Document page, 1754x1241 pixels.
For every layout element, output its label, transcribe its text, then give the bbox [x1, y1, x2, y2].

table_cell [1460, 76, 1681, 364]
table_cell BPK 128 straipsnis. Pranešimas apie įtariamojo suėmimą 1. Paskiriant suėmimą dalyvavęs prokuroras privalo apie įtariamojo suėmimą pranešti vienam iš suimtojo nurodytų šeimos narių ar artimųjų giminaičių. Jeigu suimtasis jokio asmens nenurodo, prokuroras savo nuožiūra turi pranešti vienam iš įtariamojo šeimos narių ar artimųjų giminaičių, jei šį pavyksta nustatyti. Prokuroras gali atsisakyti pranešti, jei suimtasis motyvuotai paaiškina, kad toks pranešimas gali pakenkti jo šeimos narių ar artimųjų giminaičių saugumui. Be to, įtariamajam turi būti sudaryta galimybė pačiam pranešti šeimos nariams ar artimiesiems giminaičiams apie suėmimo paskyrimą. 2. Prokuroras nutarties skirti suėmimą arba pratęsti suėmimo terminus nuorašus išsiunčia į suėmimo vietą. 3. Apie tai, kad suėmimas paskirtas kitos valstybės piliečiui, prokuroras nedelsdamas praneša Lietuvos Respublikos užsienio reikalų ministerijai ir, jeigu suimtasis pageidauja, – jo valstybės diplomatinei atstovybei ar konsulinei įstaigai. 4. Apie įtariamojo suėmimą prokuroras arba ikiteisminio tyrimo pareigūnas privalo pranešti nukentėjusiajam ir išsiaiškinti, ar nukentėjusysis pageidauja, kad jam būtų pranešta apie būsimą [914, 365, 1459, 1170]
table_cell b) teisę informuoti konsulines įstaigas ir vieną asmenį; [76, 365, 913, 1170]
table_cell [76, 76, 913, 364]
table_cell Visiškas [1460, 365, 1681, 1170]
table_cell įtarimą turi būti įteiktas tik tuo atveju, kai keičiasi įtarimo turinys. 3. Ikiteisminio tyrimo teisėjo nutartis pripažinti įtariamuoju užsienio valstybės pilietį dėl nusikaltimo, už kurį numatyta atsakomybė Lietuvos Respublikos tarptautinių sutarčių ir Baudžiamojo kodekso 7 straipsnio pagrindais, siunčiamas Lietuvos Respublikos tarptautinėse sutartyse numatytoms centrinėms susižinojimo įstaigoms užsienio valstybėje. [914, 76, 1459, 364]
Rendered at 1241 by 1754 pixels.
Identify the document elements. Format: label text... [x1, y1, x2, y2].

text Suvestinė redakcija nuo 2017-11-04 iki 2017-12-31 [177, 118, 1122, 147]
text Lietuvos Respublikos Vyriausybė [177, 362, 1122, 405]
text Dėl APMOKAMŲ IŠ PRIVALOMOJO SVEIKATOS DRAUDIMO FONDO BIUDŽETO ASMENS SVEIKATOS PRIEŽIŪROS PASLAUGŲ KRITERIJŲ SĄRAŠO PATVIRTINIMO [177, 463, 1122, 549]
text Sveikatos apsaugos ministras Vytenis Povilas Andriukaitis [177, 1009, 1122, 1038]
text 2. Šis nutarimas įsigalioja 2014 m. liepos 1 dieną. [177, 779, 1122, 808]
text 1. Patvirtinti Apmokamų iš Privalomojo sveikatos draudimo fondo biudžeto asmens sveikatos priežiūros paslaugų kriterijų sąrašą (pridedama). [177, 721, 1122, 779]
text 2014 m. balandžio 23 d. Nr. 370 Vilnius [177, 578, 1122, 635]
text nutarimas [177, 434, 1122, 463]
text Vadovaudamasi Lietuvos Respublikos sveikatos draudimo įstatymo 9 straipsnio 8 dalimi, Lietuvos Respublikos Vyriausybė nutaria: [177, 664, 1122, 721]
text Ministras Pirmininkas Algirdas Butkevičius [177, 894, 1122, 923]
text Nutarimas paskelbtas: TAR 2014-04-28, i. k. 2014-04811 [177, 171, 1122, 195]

→ **Aim**:
Rewrite the items above with each "table_cell" changed to "cell" and nothing else altered.

→ **Final answer**:
Document page, 1754x1241 pixels.
For every layout element, output its label, transcribe its text, then give the bbox [x1, y1, x2, y2].

cell [1460, 76, 1681, 364]
cell BPK 128 straipsnis. Pranešimas apie įtariamojo suėmimą 1. Paskiriant suėmimą dalyvavęs prokuroras privalo apie įtariamojo suėmimą pranešti vienam iš suimtojo nurodytų šeimos narių ar artimųjų giminaičių. Jeigu suimtasis jokio asmens nenurodo, prokuroras savo nuožiūra turi pranešti vienam iš įtariamojo šeimos narių ar artimųjų giminaičių, jei šį pavyksta nustatyti. Prokuroras gali atsisakyti pranešti, jei suimtasis motyvuotai paaiškina, kad toks pranešimas gali pakenkti jo šeimos narių ar artimųjų giminaičių saugumui. Be to, įtariamajam turi būti sudaryta galimybė pačiam pranešti šeimos nariams ar artimiesiems giminaičiams apie suėmimo paskyrimą. 2. Prokuroras nutarties skirti suėmimą arba pratęsti suėmimo terminus nuorašus išsiunčia į suėmimo vietą. 3. Apie tai, kad suėmimas paskirtas kitos valstybės piliečiui, prokuroras nedelsdamas praneša Lietuvos Respublikos užsienio reikalų ministerijai ir, jeigu suimtasis pageidauja, – jo valstybės diplomatinei atstovybei ar konsulinei įstaigai. 4. Apie įtariamojo suėmimą prokuroras arba ikiteisminio tyrimo pareigūnas privalo pranešti nukentėjusiajam ir išsiaiškinti, ar nukentėjusysis pageidauja, kad jam būtų pranešta apie būsimą [914, 365, 1459, 1170]
cell b) teisę informuoti konsulines įstaigas ir vieną asmenį; [76, 365, 913, 1170]
cell [76, 76, 913, 364]
cell Visiškas [1460, 365, 1681, 1170]
cell įtarimą turi būti įteiktas tik tuo atveju, kai keičiasi įtarimo turinys. 3. Ikiteisminio tyrimo teisėjo nutartis pripažinti įtariamuoju užsienio valstybės pilietį dėl nusikaltimo, už kurį numatyta atsakomybė Lietuvos Respublikos tarptautinių sutarčių ir Baudžiamojo kodekso 7 straipsnio pagrindais, siunčiamas Lietuvos Respublikos tarptautinėse sutartyse numatytoms centrinėms susižinojimo įstaigoms užsienio valstybėje. [914, 76, 1459, 364]
Rendered at 1241 by 1754 pixels.
Identify the document elements. Format: label text... [x1, y1, x2, y2].

text Suvestinė redakcija nuo 2017-11-04 iki 2017-12-31 [177, 118, 1122, 147]
text Lietuvos Respublikos Vyriausybė [177, 362, 1122, 405]
text Dėl APMOKAMŲ IŠ PRIVALOMOJO SVEIKATOS DRAUDIMO FONDO BIUDŽETO ASMENS SVEIKATOS PRIEŽIŪROS PASLAUGŲ KRITERIJŲ SĄRAŠO PATVIRTINIMO [177, 463, 1122, 549]
text Sveikatos apsaugos ministras Vytenis Povilas Andriukaitis [177, 1009, 1122, 1038]
text 2. Šis nutarimas įsigalioja 2014 m. liepos 1 dieną. [177, 779, 1122, 808]
text 1. Patvirtinti Apmokamų iš Privalomojo sveikatos draudimo fondo biudžeto asmens sveikatos priežiūros paslaugų kriterijų sąrašą (pridedama). [177, 721, 1122, 779]
text 2014 m. balandžio 23 d. Nr. 370 Vilnius [177, 578, 1122, 635]
text nutarimas [177, 434, 1122, 463]
text Vadovaudamasi Lietuvos Respublikos sveikatos draudimo įstatymo 9 straipsnio 8 dalimi, Lietuvos Respublikos Vyriausybė nutaria: [177, 664, 1122, 721]
text Ministras Pirmininkas Algirdas Butkevičius [177, 894, 1122, 923]
text Nutarimas paskelbtas: TAR 2014-04-28, i. k. 2014-04811 [177, 171, 1122, 195]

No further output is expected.